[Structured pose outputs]
BEGIN

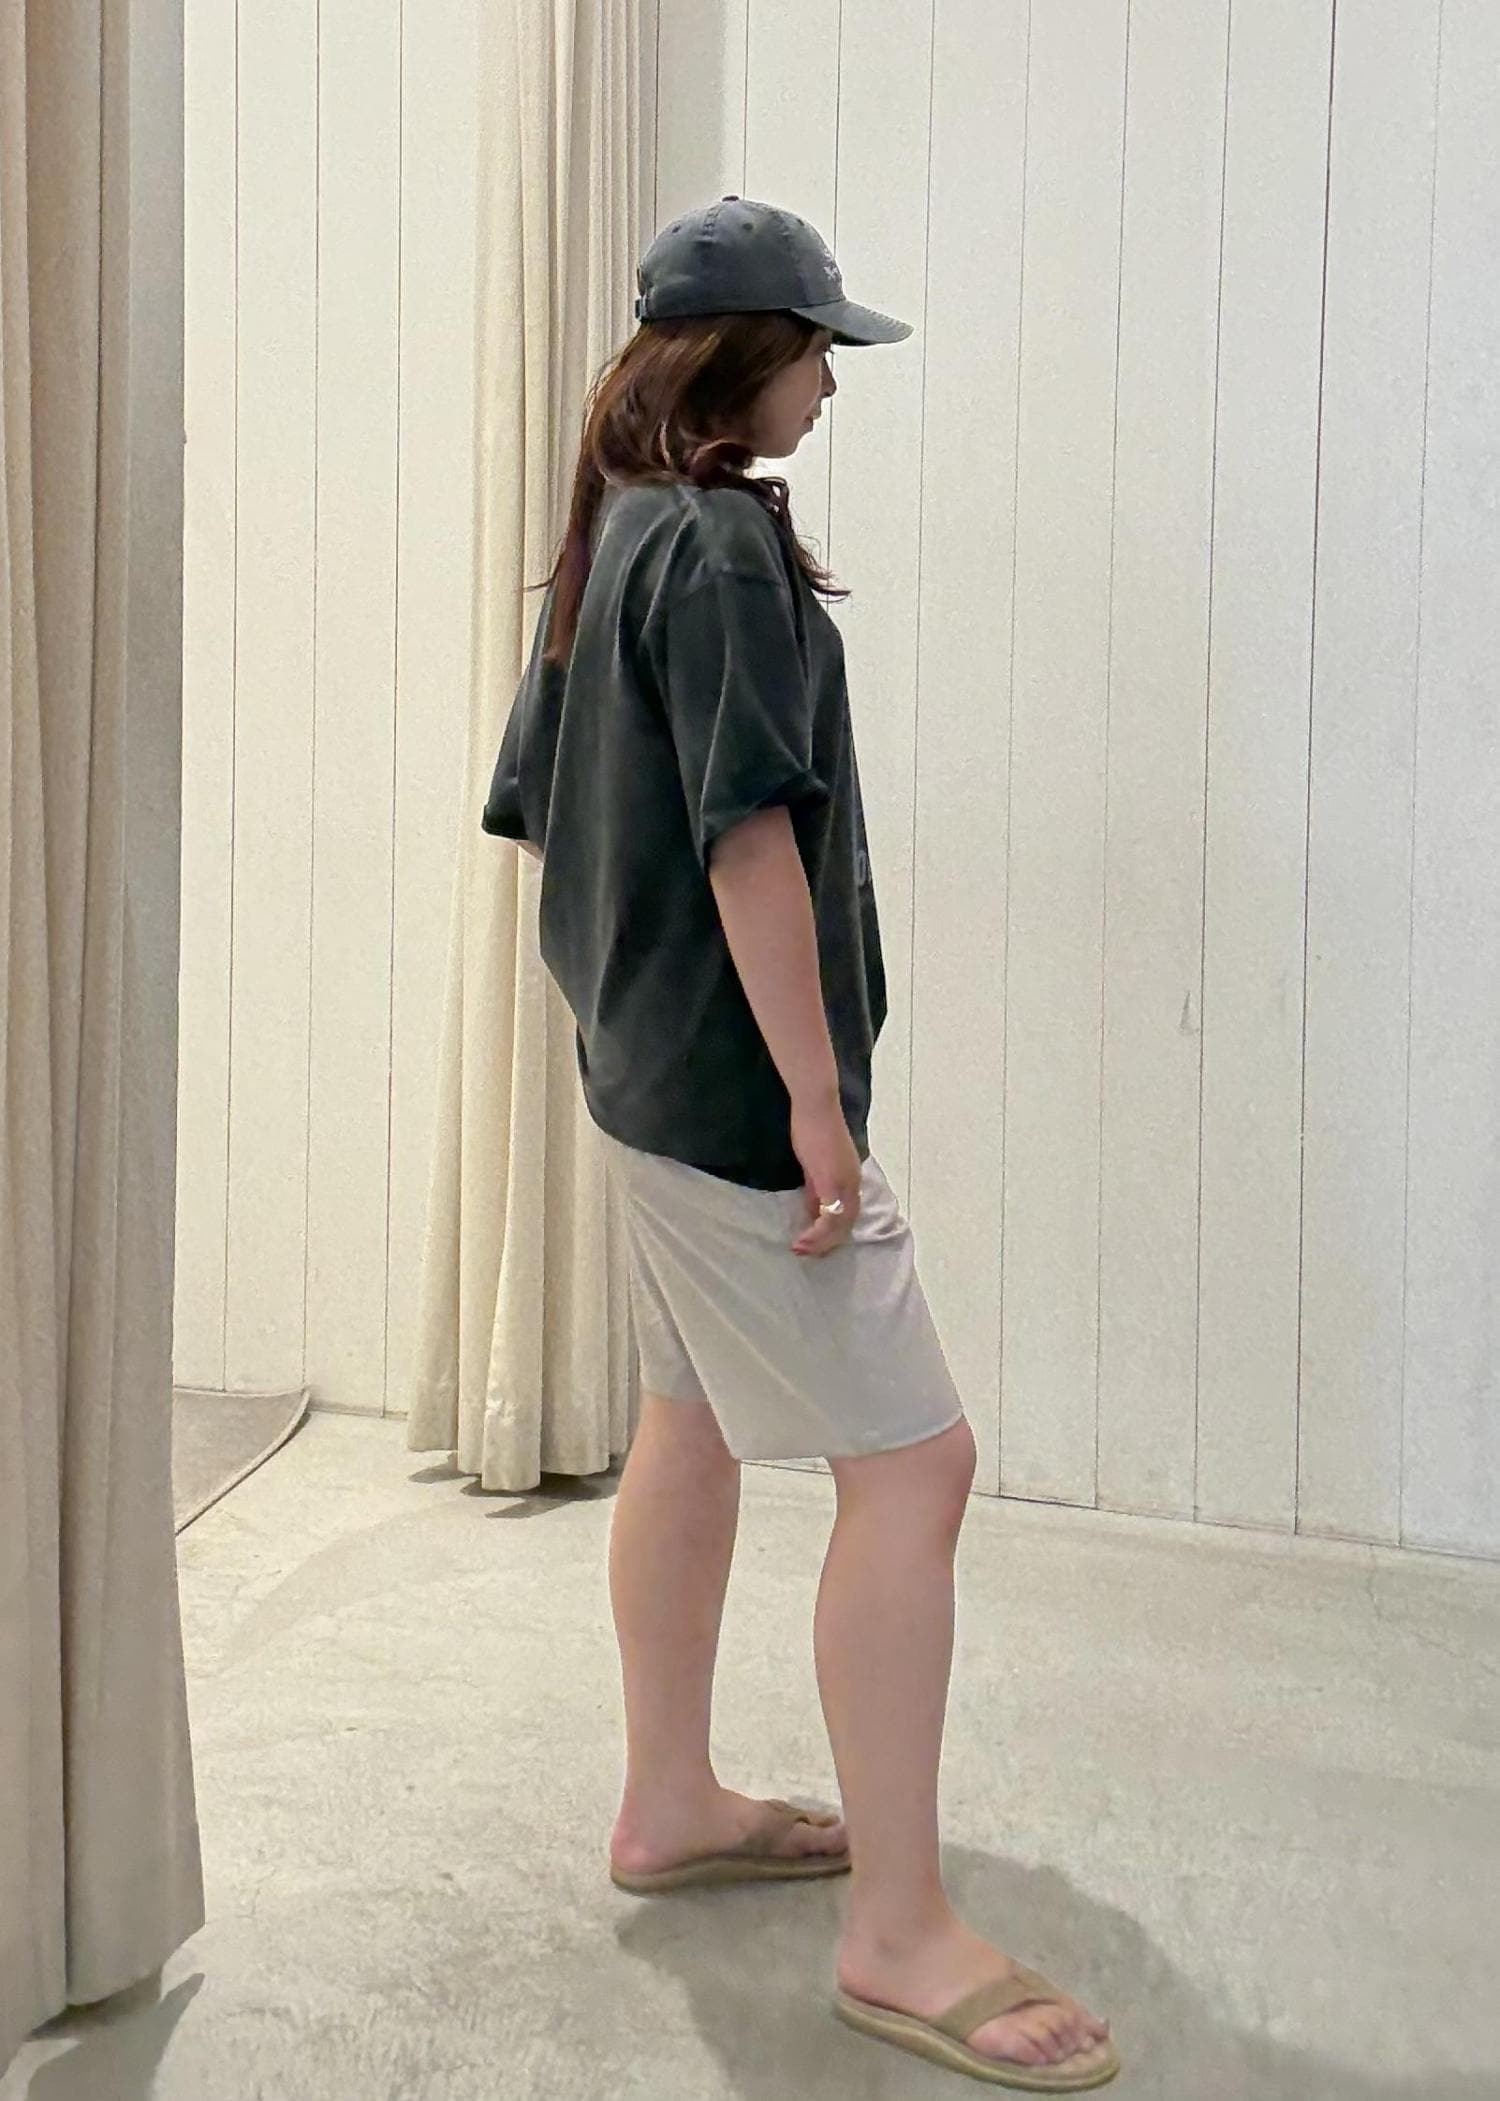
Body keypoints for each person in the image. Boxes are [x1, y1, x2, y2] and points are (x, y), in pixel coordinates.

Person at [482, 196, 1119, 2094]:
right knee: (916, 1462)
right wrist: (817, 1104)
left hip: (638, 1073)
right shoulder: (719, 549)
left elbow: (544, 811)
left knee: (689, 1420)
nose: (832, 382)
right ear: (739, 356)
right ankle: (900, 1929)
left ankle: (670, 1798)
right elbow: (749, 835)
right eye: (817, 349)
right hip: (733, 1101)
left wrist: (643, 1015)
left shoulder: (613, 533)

END

• _Task to carry out_
Copy the line containing "left ankle: (670, 1798)" and every line after it, through the last line of the records. Include nothing else.

• _Worked solution_
left ankle: (670, 1798)
right elbow: (749, 835)
right eye: (817, 349)
right hip: (733, 1101)
left wrist: (643, 1015)
left shoulder: (613, 533)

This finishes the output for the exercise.